The Truth About…

Over the last week or so I’ve read two books by Jeff Gillman, a professor in the department of horticultural science at the University of Minnesota. The books were The Truth About Organic Gardening: Benefits, Drawbacks, and the Bottom Line, and The Truth About Garden Remedies: What Works, What Doesn’t & Why, both from Timber Press.

What I found refreshing about these books was the reasoned approach Gillman took. He approached his subject scientifically and provided either reports from scientific studies or conducted studies himself and reported the results. This is a more rational treatment of these subjects than I’ve seen anywhere else.

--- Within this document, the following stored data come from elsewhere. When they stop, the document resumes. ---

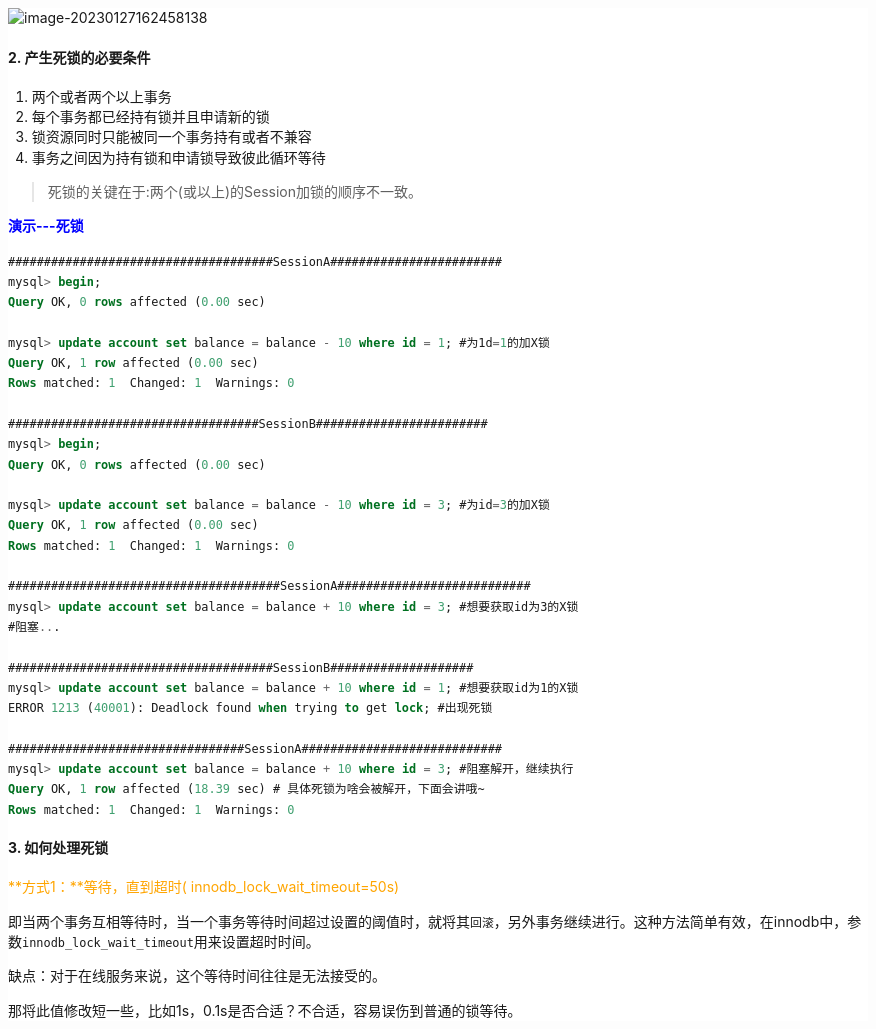 ![image-20230127162458138](https://blog-photos-lxy.oss-cn-hangzhou.aliyuncs.com/img/202301272335741.png)

#### 2. 产生死锁的必要条件

1. 两个或者两个以上事务
2. 每个事务都已经持有锁并且申请新的锁
3. 锁资源同时只能被同一个事务持有或者不兼容
4. 事务之间因为持有锁和申请锁导致彼此循环等待

> 死锁的关键在于:两个(或以上)的Session加锁的顺序不一致。

**<font color=blue>演示---死锁</font>**

```sql
#####################################SessionA########################
mysql> begin;
Query OK, 0 rows affected (0.00 sec)

mysql> update account set balance = balance - 10 where id = 1; #为1d=1的加X锁
Query OK, 1 row affected (0.00 sec)
Rows matched: 1  Changed: 1  Warnings: 0

###################################SessionB########################
mysql> begin;
Query OK, 0 rows affected (0.00 sec)

mysql> update account set balance = balance - 10 where id = 3; #为id=3的加X锁
Query OK, 1 row affected (0.00 sec)
Rows matched: 1  Changed: 1  Warnings: 0

######################################SessionA###########################
mysql> update account set balance = balance + 10 where id = 3; #想要获取id为3的X锁
#阻塞...

#####################################SessionB####################
mysql> update account set balance = balance + 10 where id = 1; #想要获取id为1的X锁
ERROR 1213 (40001): Deadlock found when trying to get lock; #出现死锁

#################################SessionA############################
mysql> update account set balance = balance + 10 where id = 3; #阻塞解开，继续执行
Query OK, 1 row affected (18.39 sec) # 具体死锁为啥会被解开，下面会讲哦~
Rows matched: 1  Changed: 1  Warnings: 0
```

#### 3. 如何处理死锁

<font color=orange>**方式1：**等待，直到超时( innodb_lock_wait_timeout=50s)</font>

即当两个事务互相等待时，当一个事务等待时间超过设置的阈值时，就将其`回滚`，另外事务继续进行。这种方法简单有效，在innodb中，参数`innodb_lock_wait_timeout`用来设置超时时间。

缺点：对于在线服务来说，这个等待时间往往是无法接受的。

那将此值修改短一些，比如1s，0.1s是否合适？不合适，容易误伤到普通的锁等待。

The most important myth he investigated and shattered was that organic pesticides are completely safe and/or are always safer than synthetic pesticides (i.e. the “if it’s organic it’s natural so it must be safe” school of thought.) We’re reminded that many natural things are dangerous. Cyanide for example.

Gillman makes it clear that he is not in favour of using any kind of pesticide (synthetic or organic) willy-nilly, and indeed infers that using no pesticide would be the best case. But he recognizes that large scale food production (we’re talking farmers, not residential gardeners with a sandbox sized plot.), both conventional and organic, does require the control of pests and diseases in some manner.

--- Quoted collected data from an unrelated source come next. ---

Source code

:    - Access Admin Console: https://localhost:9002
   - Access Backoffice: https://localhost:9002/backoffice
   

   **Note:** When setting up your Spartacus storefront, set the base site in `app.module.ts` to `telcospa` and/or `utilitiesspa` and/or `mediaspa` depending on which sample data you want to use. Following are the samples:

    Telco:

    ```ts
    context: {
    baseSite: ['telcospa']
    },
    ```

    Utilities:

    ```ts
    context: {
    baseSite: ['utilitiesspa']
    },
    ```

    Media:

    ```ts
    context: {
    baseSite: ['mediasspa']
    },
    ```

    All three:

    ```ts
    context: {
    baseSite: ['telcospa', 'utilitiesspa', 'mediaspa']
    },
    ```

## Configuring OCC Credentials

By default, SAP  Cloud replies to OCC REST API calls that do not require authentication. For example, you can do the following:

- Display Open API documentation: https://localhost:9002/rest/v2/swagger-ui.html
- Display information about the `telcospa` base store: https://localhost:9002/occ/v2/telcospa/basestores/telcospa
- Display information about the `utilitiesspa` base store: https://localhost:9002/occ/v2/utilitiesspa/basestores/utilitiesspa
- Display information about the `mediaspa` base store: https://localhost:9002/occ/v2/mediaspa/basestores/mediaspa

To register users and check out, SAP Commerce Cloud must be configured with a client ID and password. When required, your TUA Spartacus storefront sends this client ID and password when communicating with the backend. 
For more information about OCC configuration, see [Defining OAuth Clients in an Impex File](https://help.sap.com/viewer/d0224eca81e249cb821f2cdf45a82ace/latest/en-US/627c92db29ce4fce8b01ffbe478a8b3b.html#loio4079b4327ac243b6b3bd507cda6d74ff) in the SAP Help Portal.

In The Truth About Organic Gardening Gillman walks the reader through organic and synthetic/conventional approaches, products, and practices, and clearly summarizes the benefits, drawbacks, and bottom line for each. It’s well worth a read, although one of his conclusions made me wonder whether it we’d all have to resort to growing our own food:

“Taken as a whole, the available information points to the inescapable conclusion that it’s highly likely that organic produce, and especially organic produce from plant species that need to be sprayed a lot in conventional production systems, contains residues of organic pesticides that may be just as harmful as their synthetic cousins, or, as in the case of some toxins like rotenone, perhaps even more so. Once we realize that pesticide residues of one sort or another are probably on at least some of our food, the question then becomes how dangerous these residues actually are to us—and the answer, unfortunately, is that nobody knows.” (p. 183)

This book equipped me with the knowledge to make more informed choices if I decide I need to use a pesticide of some form in my garden–I can now weigh whether an organic or synthetic product will do the least amount of harm to people and the environment. My final tidbit from this book is watch out for rotenone—it’s organic and widely available but Gillman’s bottom line assessment was “Why would any sane person use this pesticide?” After reading this book, that’s enough to make me run the other way!

In The Truth About Garden Remedies Gillman takes on everyone’s favourite home made and commercial garden remedies: flame throwers to control weeds (can work, but you’ve really got to be careful), egg shells to control slugs (No. This surprised the author so much he repeated his test a couple times but reached the same conclusion,) baking soda spray for fungus (spraying water was just as effective), etc. This is a handy book for any avid gardener to have around. I think I’ll be buying a couple copies as gifts.